Action item. Would you write out the full listing exactly, without any pictures?

▬▬▬▬▬▬

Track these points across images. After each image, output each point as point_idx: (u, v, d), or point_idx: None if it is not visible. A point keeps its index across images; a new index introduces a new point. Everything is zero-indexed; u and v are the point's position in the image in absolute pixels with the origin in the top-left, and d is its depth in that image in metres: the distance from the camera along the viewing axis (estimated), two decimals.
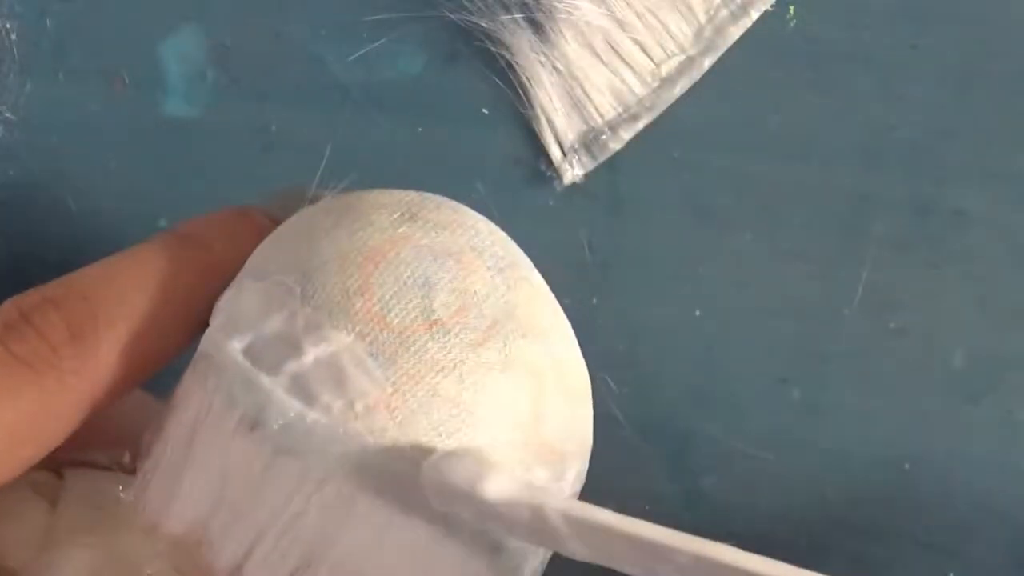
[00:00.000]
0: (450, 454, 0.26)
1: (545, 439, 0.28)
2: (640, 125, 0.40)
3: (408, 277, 0.28)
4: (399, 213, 0.30)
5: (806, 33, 0.40)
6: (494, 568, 0.28)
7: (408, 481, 0.26)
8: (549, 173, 0.40)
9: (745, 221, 0.40)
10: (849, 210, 0.40)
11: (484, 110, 0.41)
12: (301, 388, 0.27)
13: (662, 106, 0.40)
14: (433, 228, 0.29)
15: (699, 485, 0.39)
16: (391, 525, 0.27)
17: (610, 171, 0.40)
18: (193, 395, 0.28)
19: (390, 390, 0.27)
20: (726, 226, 0.40)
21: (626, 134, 0.40)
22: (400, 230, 0.29)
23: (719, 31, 0.40)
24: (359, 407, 0.27)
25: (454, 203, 0.31)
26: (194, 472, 0.28)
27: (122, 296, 0.29)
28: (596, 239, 0.40)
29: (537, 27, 0.40)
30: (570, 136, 0.40)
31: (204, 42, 0.41)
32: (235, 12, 0.41)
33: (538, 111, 0.40)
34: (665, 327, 0.40)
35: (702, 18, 0.41)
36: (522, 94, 0.40)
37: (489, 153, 0.41)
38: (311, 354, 0.27)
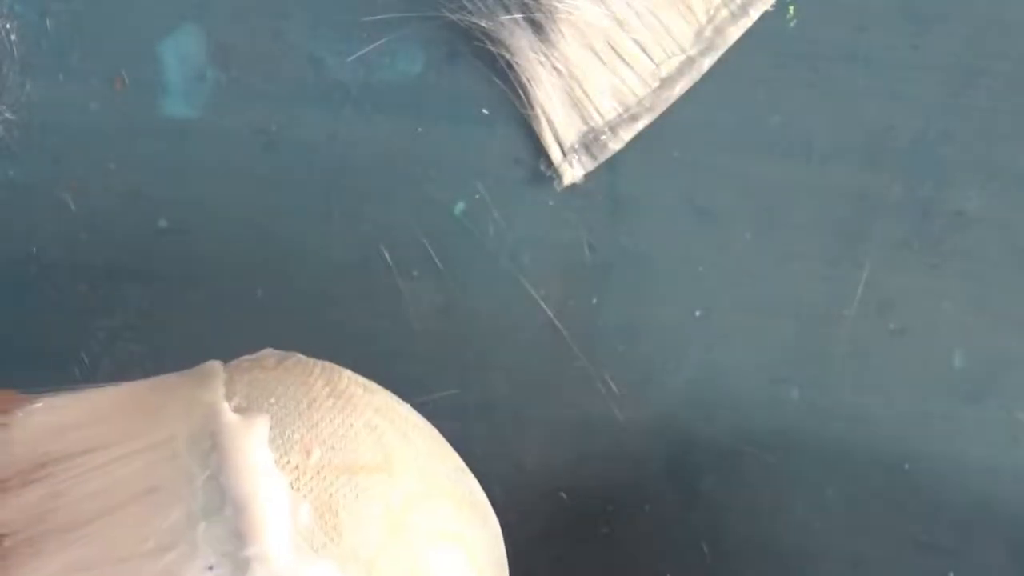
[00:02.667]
0: None
1: None
2: (640, 125, 0.40)
3: None
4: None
5: (806, 33, 0.40)
6: None
7: None
8: (549, 173, 0.40)
9: (745, 221, 0.40)
10: (849, 210, 0.40)
11: (484, 110, 0.41)
12: None
13: (662, 106, 0.40)
14: None
15: (699, 485, 0.39)
16: None
17: (610, 171, 0.40)
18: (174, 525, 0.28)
19: None
20: (726, 226, 0.40)
21: (626, 134, 0.40)
22: None
23: (719, 31, 0.40)
24: None
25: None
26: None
27: None
28: (596, 239, 0.40)
29: (537, 27, 0.40)
30: (570, 136, 0.40)
31: (204, 42, 0.41)
32: (235, 12, 0.41)
33: (538, 111, 0.40)
34: (665, 327, 0.40)
35: (702, 18, 0.41)
36: (522, 94, 0.40)
37: (489, 153, 0.41)
38: None
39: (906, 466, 0.39)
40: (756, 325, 0.40)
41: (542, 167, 0.41)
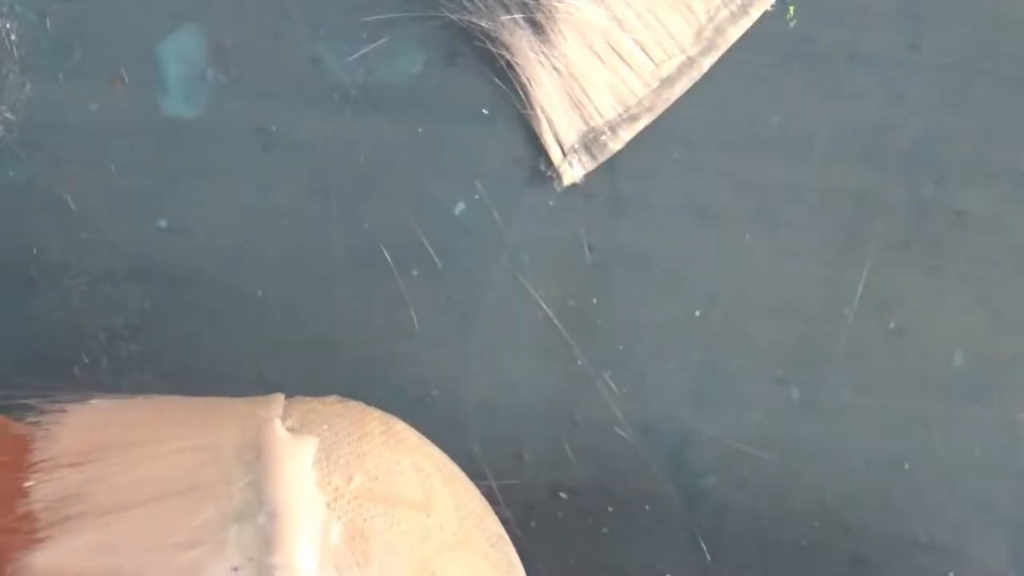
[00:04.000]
0: None
1: None
2: (640, 125, 0.40)
3: None
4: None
5: (806, 33, 0.40)
6: None
7: None
8: (549, 173, 0.40)
9: (745, 221, 0.40)
10: (849, 210, 0.40)
11: (484, 110, 0.41)
12: None
13: (662, 106, 0.40)
14: None
15: (699, 485, 0.39)
16: None
17: (610, 171, 0.40)
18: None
19: None
20: (726, 226, 0.40)
21: (626, 134, 0.40)
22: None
23: (719, 31, 0.40)
24: None
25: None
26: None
27: None
28: (596, 239, 0.40)
29: (537, 27, 0.40)
30: (570, 136, 0.40)
31: (204, 42, 0.41)
32: (235, 12, 0.41)
33: (538, 111, 0.40)
34: (665, 327, 0.40)
35: (702, 18, 0.41)
36: (522, 94, 0.40)
37: (489, 153, 0.41)
38: None
39: (906, 466, 0.39)
40: (756, 325, 0.40)
41: (542, 167, 0.41)
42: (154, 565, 0.27)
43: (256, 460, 0.28)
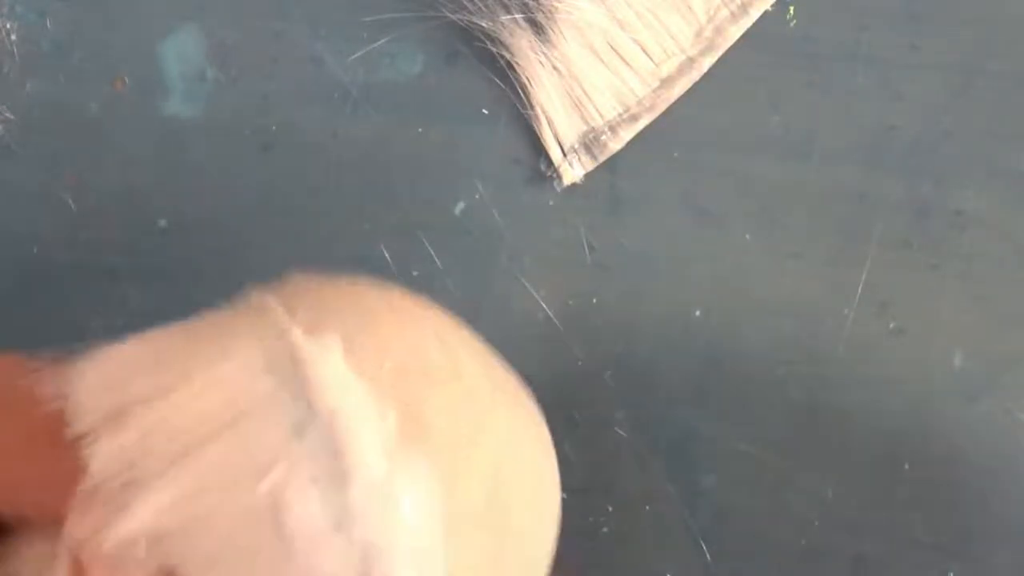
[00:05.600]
0: None
1: None
2: (640, 125, 0.40)
3: None
4: None
5: (806, 33, 0.40)
6: None
7: None
8: (549, 173, 0.40)
9: (745, 221, 0.40)
10: (849, 210, 0.40)
11: (484, 110, 0.41)
12: None
13: (662, 106, 0.40)
14: None
15: (699, 485, 0.39)
16: None
17: (610, 171, 0.40)
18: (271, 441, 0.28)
19: None
20: (726, 226, 0.40)
21: (626, 134, 0.40)
22: None
23: (719, 31, 0.40)
24: None
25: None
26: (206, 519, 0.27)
27: None
28: (596, 239, 0.40)
29: (537, 27, 0.40)
30: (570, 136, 0.40)
31: (204, 42, 0.41)
32: (235, 12, 0.41)
33: (538, 111, 0.40)
34: (665, 327, 0.40)
35: (702, 18, 0.41)
36: (522, 94, 0.40)
37: (489, 153, 0.41)
38: None
39: (906, 466, 0.39)
40: (756, 325, 0.40)
41: (542, 167, 0.41)
42: (235, 502, 0.27)
43: (292, 373, 0.28)
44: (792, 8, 0.40)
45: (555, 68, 0.40)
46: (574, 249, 0.40)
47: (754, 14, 0.40)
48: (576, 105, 0.40)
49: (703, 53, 0.40)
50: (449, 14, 0.40)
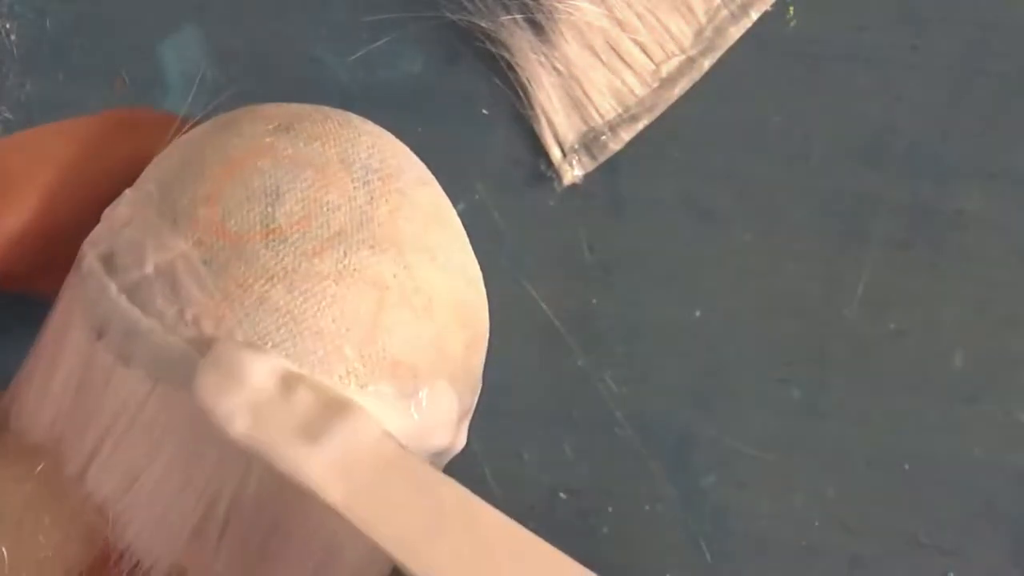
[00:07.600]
0: (215, 356, 0.26)
1: (389, 353, 0.28)
2: (640, 125, 0.40)
3: (258, 186, 0.28)
4: (275, 124, 0.29)
5: (806, 33, 0.40)
6: None
7: None
8: (549, 173, 0.40)
9: (745, 221, 0.40)
10: (849, 210, 0.40)
11: (484, 110, 0.41)
12: (141, 296, 0.27)
13: (662, 106, 0.40)
14: (305, 139, 0.29)
15: (699, 485, 0.39)
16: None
17: (610, 171, 0.40)
18: (61, 302, 0.29)
19: (218, 297, 0.27)
20: (726, 226, 0.40)
21: (626, 134, 0.40)
22: (266, 140, 0.29)
23: (719, 31, 0.40)
24: (188, 315, 0.27)
25: (347, 116, 0.30)
26: (56, 379, 0.28)
27: (48, 153, 0.30)
28: (596, 239, 0.40)
29: (537, 27, 0.40)
30: (570, 136, 0.40)
31: (204, 42, 0.41)
32: (235, 12, 0.41)
33: (538, 111, 0.40)
34: (665, 327, 0.40)
35: (702, 18, 0.41)
36: (522, 94, 0.40)
37: (489, 153, 0.41)
38: (151, 262, 0.27)
39: (906, 466, 0.39)
40: (756, 325, 0.40)
41: (542, 167, 0.41)
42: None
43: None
44: (792, 8, 0.40)
45: (555, 68, 0.40)
46: (574, 249, 0.40)
47: (754, 14, 0.40)
48: (576, 105, 0.40)
49: (703, 53, 0.41)
50: (449, 14, 0.40)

▬▬▬▬▬▬

Response for this exercise.
Track these points across images. After each image, output each point as point_idx: (u, v, d), or point_idx: None if it is not visible. A point keeps its index across images; a new index introduces a new point. Everything is zero-indexed; u and v are the point's position in the image in absolute pixels with the origin in the top-left, and d is its depth in that image in metres: the distance from the camera along the viewing axis (estimated), two decimals.
[00:00.000]
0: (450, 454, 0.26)
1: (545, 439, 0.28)
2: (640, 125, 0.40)
3: (408, 277, 0.28)
4: (399, 213, 0.30)
5: (806, 33, 0.40)
6: (494, 568, 0.28)
7: (408, 481, 0.26)
8: (549, 173, 0.40)
9: (745, 221, 0.40)
10: (849, 210, 0.40)
11: (484, 110, 0.41)
12: (301, 388, 0.27)
13: (662, 106, 0.40)
14: (433, 228, 0.29)
15: (699, 485, 0.39)
16: (391, 525, 0.27)
17: (610, 171, 0.40)
18: (193, 395, 0.28)
19: (390, 390, 0.27)
20: (726, 226, 0.40)
21: (626, 134, 0.40)
22: (400, 230, 0.29)
23: (719, 31, 0.40)
24: (359, 407, 0.27)
25: (454, 203, 0.31)
26: (194, 472, 0.28)
27: (122, 296, 0.29)
28: (596, 239, 0.40)
29: (537, 27, 0.40)
30: (570, 136, 0.40)
31: (204, 42, 0.41)
32: (235, 12, 0.41)
33: (538, 111, 0.40)
34: (665, 327, 0.40)
35: (702, 18, 0.41)
36: (522, 94, 0.40)
37: (489, 153, 0.41)
38: (311, 354, 0.27)
[00:02.667]
0: None
1: None
2: (640, 125, 0.40)
3: None
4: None
5: (806, 33, 0.40)
6: None
7: None
8: (549, 173, 0.40)
9: (745, 221, 0.40)
10: (849, 210, 0.40)
11: (484, 110, 0.41)
12: None
13: (662, 106, 0.40)
14: None
15: (699, 485, 0.39)
16: None
17: (610, 171, 0.40)
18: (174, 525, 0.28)
19: None
20: (726, 226, 0.40)
21: (626, 134, 0.40)
22: None
23: (719, 31, 0.40)
24: None
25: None
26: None
27: None
28: (596, 239, 0.40)
29: (537, 27, 0.40)
30: (570, 136, 0.40)
31: (204, 42, 0.41)
32: (235, 12, 0.41)
33: (538, 111, 0.40)
34: (665, 327, 0.40)
35: (702, 18, 0.41)
36: (522, 94, 0.40)
37: (489, 153, 0.41)
38: None
39: (906, 466, 0.39)
40: (756, 325, 0.40)
41: (542, 167, 0.41)
[00:04.000]
0: None
1: None
2: (640, 125, 0.40)
3: None
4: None
5: (806, 33, 0.40)
6: None
7: None
8: (549, 173, 0.40)
9: (745, 221, 0.40)
10: (849, 210, 0.40)
11: (484, 110, 0.41)
12: None
13: (662, 106, 0.40)
14: None
15: (699, 485, 0.39)
16: None
17: (610, 171, 0.40)
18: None
19: None
20: (726, 226, 0.40)
21: (626, 134, 0.40)
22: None
23: (719, 31, 0.40)
24: None
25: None
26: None
27: None
28: (596, 239, 0.40)
29: (537, 27, 0.40)
30: (570, 136, 0.40)
31: (204, 42, 0.41)
32: (235, 12, 0.41)
33: (538, 111, 0.40)
34: (665, 327, 0.40)
35: (702, 18, 0.41)
36: (522, 94, 0.40)
37: (489, 153, 0.41)
38: None
39: (906, 466, 0.39)
40: (756, 325, 0.40)
41: (542, 167, 0.41)
42: (154, 565, 0.27)
43: (256, 460, 0.28)
[00:05.600]
0: None
1: None
2: (640, 125, 0.40)
3: None
4: None
5: (806, 33, 0.40)
6: None
7: None
8: (549, 173, 0.40)
9: (745, 221, 0.40)
10: (849, 210, 0.40)
11: (484, 110, 0.41)
12: None
13: (662, 106, 0.40)
14: None
15: (699, 485, 0.39)
16: None
17: (610, 171, 0.40)
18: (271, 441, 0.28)
19: None
20: (726, 226, 0.40)
21: (626, 134, 0.40)
22: None
23: (719, 31, 0.40)
24: None
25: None
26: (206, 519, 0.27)
27: None
28: (596, 239, 0.40)
29: (537, 27, 0.40)
30: (570, 136, 0.40)
31: (204, 42, 0.41)
32: (235, 12, 0.41)
33: (538, 111, 0.40)
34: (665, 327, 0.40)
35: (702, 18, 0.41)
36: (522, 94, 0.40)
37: (489, 153, 0.41)
38: None
39: (906, 466, 0.39)
40: (756, 325, 0.40)
41: (542, 167, 0.41)
42: (235, 502, 0.27)
43: (292, 373, 0.28)
44: (792, 8, 0.40)
45: (555, 68, 0.40)
46: (574, 249, 0.40)
47: (754, 14, 0.40)
48: (576, 105, 0.40)
49: (703, 53, 0.40)
50: (449, 14, 0.40)
[00:07.600]
0: (215, 356, 0.26)
1: (389, 353, 0.28)
2: (640, 125, 0.40)
3: (258, 186, 0.28)
4: (275, 124, 0.29)
5: (806, 33, 0.40)
6: None
7: None
8: (549, 173, 0.40)
9: (745, 221, 0.40)
10: (849, 210, 0.40)
11: (484, 110, 0.41)
12: (141, 296, 0.27)
13: (662, 106, 0.40)
14: (305, 139, 0.29)
15: (699, 485, 0.39)
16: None
17: (610, 171, 0.40)
18: (61, 302, 0.29)
19: (218, 297, 0.27)
20: (726, 226, 0.40)
21: (626, 134, 0.40)
22: (266, 140, 0.29)
23: (719, 31, 0.40)
24: (188, 315, 0.27)
25: (347, 116, 0.30)
26: (56, 379, 0.28)
27: (48, 153, 0.30)
28: (596, 239, 0.40)
29: (537, 27, 0.40)
30: (570, 136, 0.40)
31: (204, 42, 0.41)
32: (235, 12, 0.41)
33: (538, 111, 0.40)
34: (665, 327, 0.40)
35: (702, 18, 0.41)
36: (522, 94, 0.40)
37: (489, 153, 0.41)
38: (151, 262, 0.27)
39: (906, 466, 0.39)
40: (756, 325, 0.40)
41: (542, 167, 0.41)
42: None
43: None
44: (792, 8, 0.40)
45: (555, 68, 0.40)
46: (574, 249, 0.40)
47: (754, 14, 0.40)
48: (576, 105, 0.40)
49: (703, 53, 0.41)
50: (449, 14, 0.40)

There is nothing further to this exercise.